What the exercise asks: Reproduce the text lines of every item below verbatim, omitting the pictures.

[Data items]
____

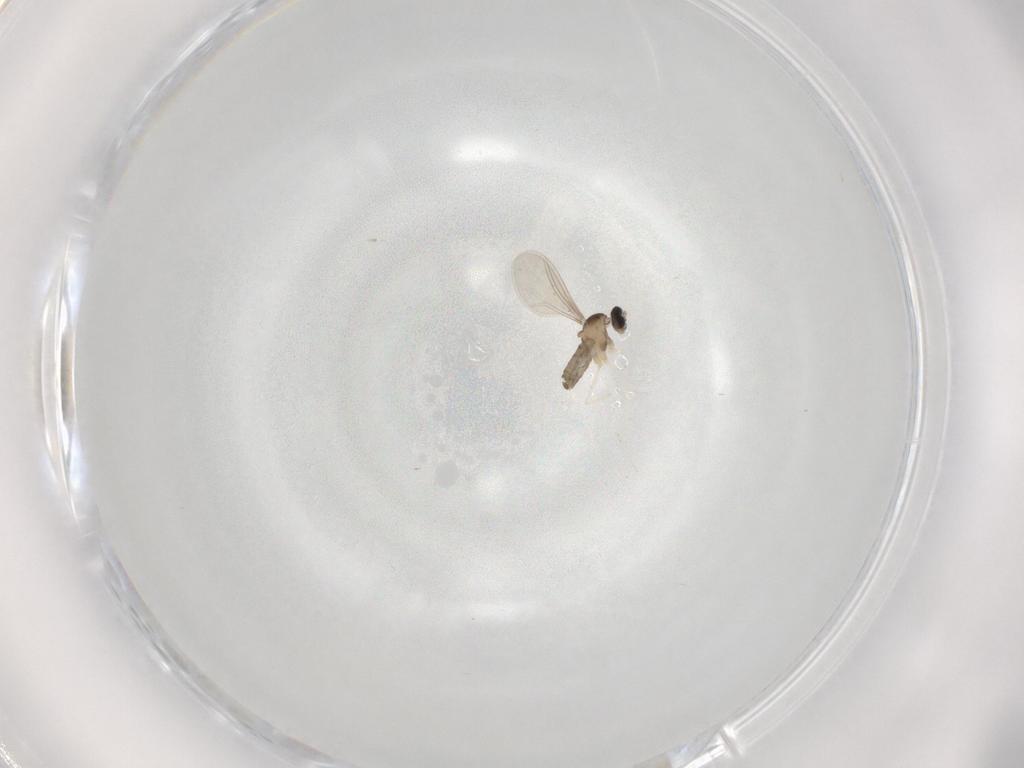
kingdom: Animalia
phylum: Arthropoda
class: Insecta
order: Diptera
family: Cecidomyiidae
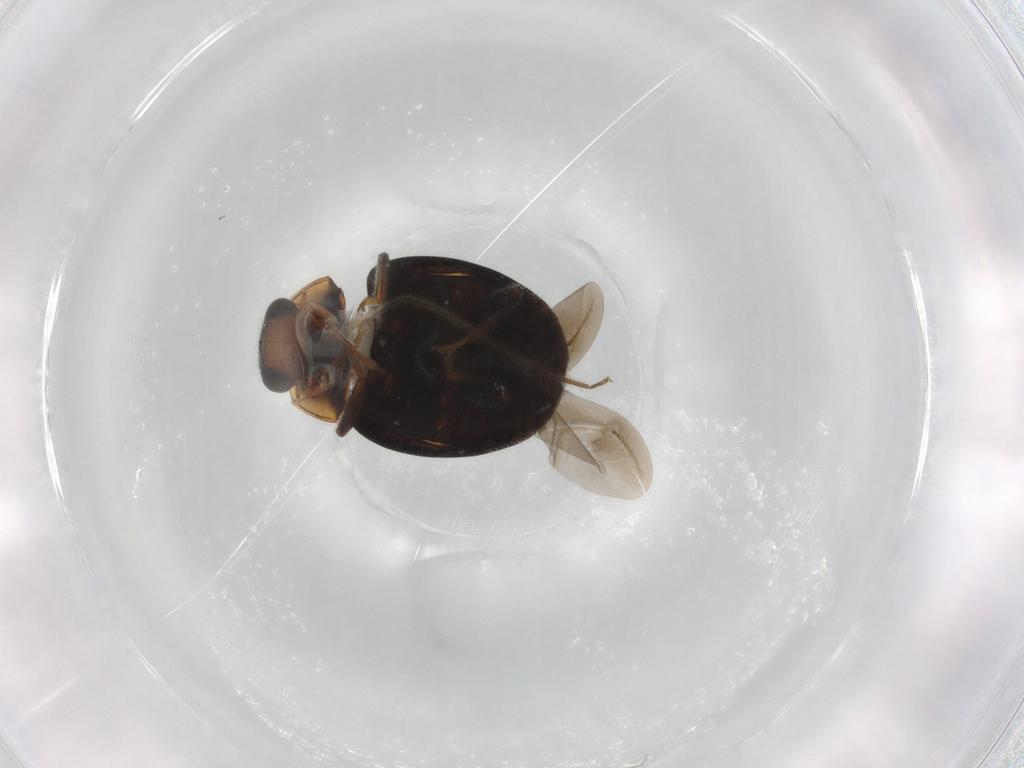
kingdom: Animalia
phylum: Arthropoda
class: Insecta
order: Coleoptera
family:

____

Task response:
kingdom: Animalia
phylum: Arthropoda
class: Insecta
order: Diptera
family: Cecidomyiidae
kingdom: Animalia
phylum: Arthropoda
class: Insecta
order: Coleoptera
family:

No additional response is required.